▸ **Usando le informazioni**:
#1 Secondo il testo sulle rapine a Foggia, perché in via Almirante il transito dei veicoli era difficile?
#2 Ricopia dal testo sulle rapine a Foggia la parte che si apre con le parole contenenti "Sempre sabato è" e si chiude con "polizia del capoluogo.".
#3 Nel testo sulle rapine a Foggia, per quale reato è stato fermato il diciottenne arrestato alla guida dell'auto?

▸ **Estratto fornito**:
Foggia – CONTINUANO i servizi antirapina della Questura. Due provvedimenti restrittivi sono stati eseguiti nella serata di sabato 7 novembre: uno relativo all’arresto in flagranza di uno dei tre rapinatori, dei quali due con passamontagna di colore nero ed uno armato, che, alle 20 circa avevano fatto irruzione nel supermercato Deco, sito in via Spagna 4; un supermercato che solo tre giorni prima aveva inaugurato la propria attività commerciale. I tre ladri, dopo aver spintonato il cassiere dell’esercizio commerciale e minacciato con un’arma sia i clienti che il titolare, si sarebbero impossessati del cassetto del registratore di cassa, per darsi in seguito ad una precipitosa fuga. Appena giunta la segnalazione alla Sala Operativa della Questura di Foggia, una volante avrebbe subito raggiunto la zona C in via Almirante, stada dalle dimensioni ridotte, che rendeva così difficile il transito dei veicoli; nella zona gli uomini della Questura intercettano, proveniente dal senso opposto di marcia e in direzione via Berlinguer, una Y10 con tre persone a bordo; persone che, alla vista delle polizia, sono subito fuggite, tramite un’inversione di marcia.
Dopo l’inseguimento, la Volante ha cercato di fermare l’auto dei ladri, ma senza esito. In seguito il guidatore della stessa auto in fuga avrebbe rallentato, decelerando, per fuggire dalla zona (via Berlinguer), seguito da un altro ladro. La fuga sarebbe stata in verità eseguita solo dai due ladri non alla guida dell’auto, che sarebbero fuggiti tramite alcuni condomini privati dell’area. Il guidatore sarebbe stato invece subito bloccato, così come sarebbero stati recuperati i due passamontagna, utilizzati dagli uomini in fuga, di colore scuro. L’arrestato è un 18enne di Foggia, G.C., fermato per concorso in rapina aggravata.
Sempre sabato è stato eseguito, dagli agenti della Questura di Foggia, un arresto di un foggiano di 28 anni, Giuseppe Curcetti, per tentata rapina ai danni di due minorenni foggiani, di appena 15 anni. L’arresto sarebbe avvenuto, verso le ore 21 e 40, in Vico del Tesoro, grazie all’intervento della pattuglia di interforze, composta da un poliziotto e tre soldati in servizio con turno 18/24 nelal zona del centro storico. Al momento della perquisizione, l’uomo sarebbe stato trovato in possesso di un coltello.
Secondo una ricostruzione fornita dagli agenti, una volta avvicinto i due ragazzi di 15 anni, Curcetti li avrebbe minacciati con un coltello da cucina chiedendo otto euro: ma grazie alle urla dei due minori, Curcetti sarebbe fuggito, per poi essere fermato da alcuni militari dell’Esercito, che avevano saputo del fatto dagli stessi minori, ma anche da un agente di polizia del capoluogo.

▸ **Voci elencate**:
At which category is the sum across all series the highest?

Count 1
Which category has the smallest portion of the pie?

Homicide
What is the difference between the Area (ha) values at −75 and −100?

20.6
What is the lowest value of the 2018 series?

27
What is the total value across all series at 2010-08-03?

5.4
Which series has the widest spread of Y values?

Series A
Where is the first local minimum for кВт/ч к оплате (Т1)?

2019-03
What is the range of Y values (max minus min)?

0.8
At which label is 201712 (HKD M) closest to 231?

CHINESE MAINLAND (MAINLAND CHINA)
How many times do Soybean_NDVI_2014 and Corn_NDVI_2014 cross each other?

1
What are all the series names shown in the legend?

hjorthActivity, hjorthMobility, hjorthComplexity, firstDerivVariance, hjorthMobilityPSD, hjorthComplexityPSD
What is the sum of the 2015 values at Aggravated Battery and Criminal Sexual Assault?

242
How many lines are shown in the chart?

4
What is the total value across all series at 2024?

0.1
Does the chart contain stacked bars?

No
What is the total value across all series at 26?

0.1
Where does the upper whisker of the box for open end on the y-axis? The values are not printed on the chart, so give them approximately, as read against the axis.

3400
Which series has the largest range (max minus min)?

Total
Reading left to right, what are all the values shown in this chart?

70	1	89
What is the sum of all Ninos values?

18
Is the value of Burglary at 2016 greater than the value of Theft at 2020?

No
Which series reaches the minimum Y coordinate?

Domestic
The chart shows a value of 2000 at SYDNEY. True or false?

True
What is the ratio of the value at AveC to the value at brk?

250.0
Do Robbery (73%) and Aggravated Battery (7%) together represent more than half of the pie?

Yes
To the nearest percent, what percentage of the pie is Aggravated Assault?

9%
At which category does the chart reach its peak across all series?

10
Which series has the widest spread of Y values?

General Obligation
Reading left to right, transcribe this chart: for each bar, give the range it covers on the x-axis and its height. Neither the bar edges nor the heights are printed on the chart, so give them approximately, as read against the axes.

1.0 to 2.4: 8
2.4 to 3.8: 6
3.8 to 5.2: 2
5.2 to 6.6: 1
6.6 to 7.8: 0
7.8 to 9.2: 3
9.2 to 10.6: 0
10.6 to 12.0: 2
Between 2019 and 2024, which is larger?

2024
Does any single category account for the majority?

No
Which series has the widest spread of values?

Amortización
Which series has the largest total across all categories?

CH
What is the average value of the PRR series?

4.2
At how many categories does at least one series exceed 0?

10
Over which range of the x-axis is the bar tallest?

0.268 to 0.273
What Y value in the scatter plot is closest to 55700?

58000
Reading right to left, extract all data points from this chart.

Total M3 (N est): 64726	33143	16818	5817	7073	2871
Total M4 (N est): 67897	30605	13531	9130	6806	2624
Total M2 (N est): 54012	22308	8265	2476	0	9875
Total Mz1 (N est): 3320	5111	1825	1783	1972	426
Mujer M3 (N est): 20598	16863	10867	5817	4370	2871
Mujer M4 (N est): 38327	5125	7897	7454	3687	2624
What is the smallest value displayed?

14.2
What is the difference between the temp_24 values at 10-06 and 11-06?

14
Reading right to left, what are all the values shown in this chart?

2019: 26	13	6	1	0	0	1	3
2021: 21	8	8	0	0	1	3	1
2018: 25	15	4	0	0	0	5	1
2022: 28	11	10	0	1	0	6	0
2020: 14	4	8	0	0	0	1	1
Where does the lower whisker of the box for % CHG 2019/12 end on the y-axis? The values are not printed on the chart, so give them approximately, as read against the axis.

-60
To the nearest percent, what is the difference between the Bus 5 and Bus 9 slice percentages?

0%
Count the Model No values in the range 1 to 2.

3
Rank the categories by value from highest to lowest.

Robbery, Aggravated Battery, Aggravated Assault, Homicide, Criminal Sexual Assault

▸ **Risposte scritte**:
#1 In via Almirante il transito dei veicoli era difficile perché si trattava di una strada dalle dimensioni ridotte.

#2
Sempre sabato è stato eseguito, dagli agenti della Questura di Foggia, un arresto di un foggiano di 28 anni, Giuseppe Curcetti, per tentata rapina ai danni di due minorenni foggiani, di appena 15 anni. L’arresto sarebbe avvenuto, verso le ore 21 e 40, in Vico del Tesoro, grazie all’intervento della pattuglia di interforze, composta da un poliziotto e tre soldati in servizio con turno 18/24 nelal zona del centro storico. Al momento della perquisizione, l’uomo sarebbe stato trovato in possesso di un coltello.
Secondo una ricostruzione fornita dagli agenti, una volta avvicinto i due ragazzi di 15 anni, Curcetti li avrebbe minacciati con un coltello da cucina chiedendo otto euro: ma grazie alle urla dei due minori, Curcetti sarebbe fuggito, per poi essere fermato da alcuni militari dell’Esercito, che avevano saputo del fatto dagli stessi minori, ma anche da un agente di polizia del capoluogo.

#3 Per concorso in rapina aggravata.